A 61-Year-Old Woman With Abdominal Pain and Syncope

James J. McCombie, MB ChB; Erik D. Schraga, MD


June 01, 2016

Spontaneous rupture of a hepatoma is potentially life-threatening. The lifetime incidence of rupture is < 3% in patients with a diagnosis of hepatoma in Western countries; however, mortality was reported as being close to 50% among Asian patients in another series, where the incidence of hepatoma is as high as 12%-14%.[4]André[5] first reported hemoperitoneum associated with the rupture of primary hepatic tumors in 1851. Rupture is preceded by a rapid increase in the size of the tumor from bleeding within its substance.[6]

Any patient with known cirrhosis or hepatoma who presents with acute abdominal pain, particularly when associated with hypovolemia or evidence of peritoneal free fluid, should be approached with suspicion of hepatoma rupture. The diagnosis may be made by ultrasonography, CT, or angiography. When imaging is not readily available, deep peritoneal lavage can be performed as an alternative. In the absence of trauma, hemoperitoneum in a patient with a history of cirrhosis should be considered highly likely to have resulted from hepatoma rupture. Many cases, however, are diagnosed at laparotomy.[7]
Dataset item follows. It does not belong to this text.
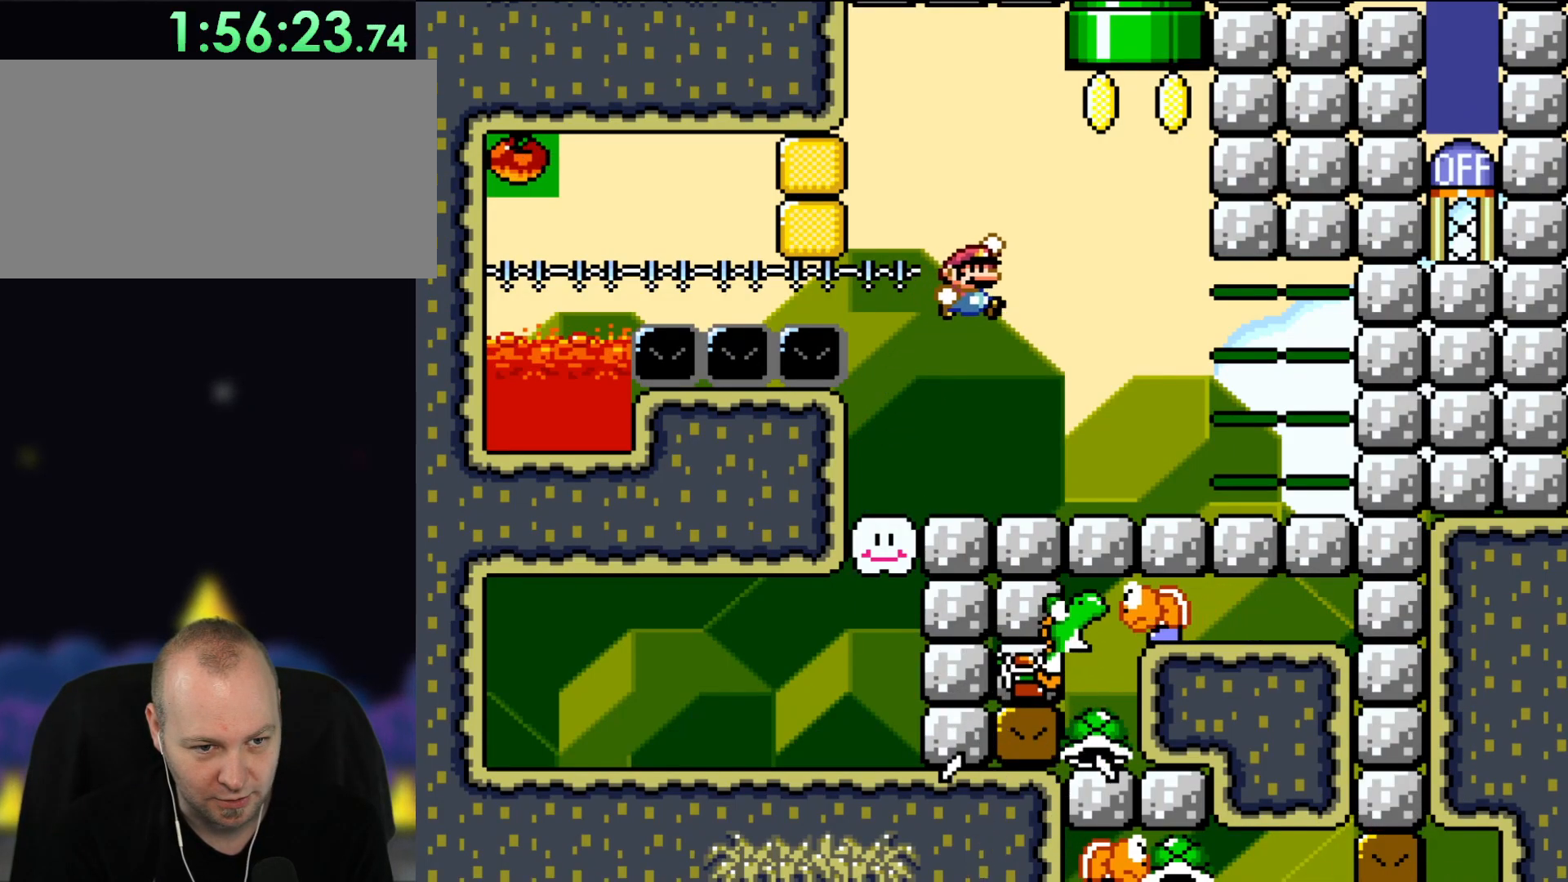
{"dt_ms": 500, "buttons": ["B", "Y", "DPAD_LEFT"], "events": [[367, "DPAD_LEFT", "down"]]}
Broadly speaking, three avenues of treatment exist: transcatheter arterial embolization (TAE), hepatectomy, and conservative management. In the acute phase, TAE for hemostasis has a high success rate (53%-100%). It has a lower 30-day mortality rate than open surgical methods (0-37% vs 28%-75%).

For definitive treatment, staged liver resection has a higher resection rate (21%-56% vs 13%-31%) and a lower in-hospital mortality rate (0%-9% vs 17%-100%) than one-stage emergency liver resection. Staged liver resection has a good survival rate (1 year, 54.2%-100%; 3 years, 21.2%-48%; 5 years, 15%-21.2%).[7,8]Emergency hepatectomy should be reserved for patients with an easily resectable lesion who are in a stable cardiovascular condition.

Conservative therapy may be used for selected patients in extremely poor condition. The recommended treatment for most patients with ruptured HCC is TAE, followed by hepatectomy (if the lesion is resectable).[8]

As long as a patient with rupture undergoes TAE and the tumor is amenable to resection, survival rates are good. In one study, cumulative survival rates at 1, 5, and 10 years among patients treated with elective hepatectomy after ruptured hepatoma and initial TAE were 90.0%, 67.5%, and 20.3%, respectively.[8]However, reports have described intraperitoneal seeding of hepatoma after rupture occurring as early as 3 months after the event.[9]

Sorafenib, an inhibitor of several protein kinases implicated in carcinogenesis, was approved by the US Food and Drug Administration for the treatment of advanced HCC in 2007. Results from the Sorafenib Hepatocellular Carcinoma Assessment Randomized Protocol (SHARP) trial demonstrated an increase of 3 months in both median survival time and time to radiographic progression of the lesion in patients given sorafenib over placebo.[10]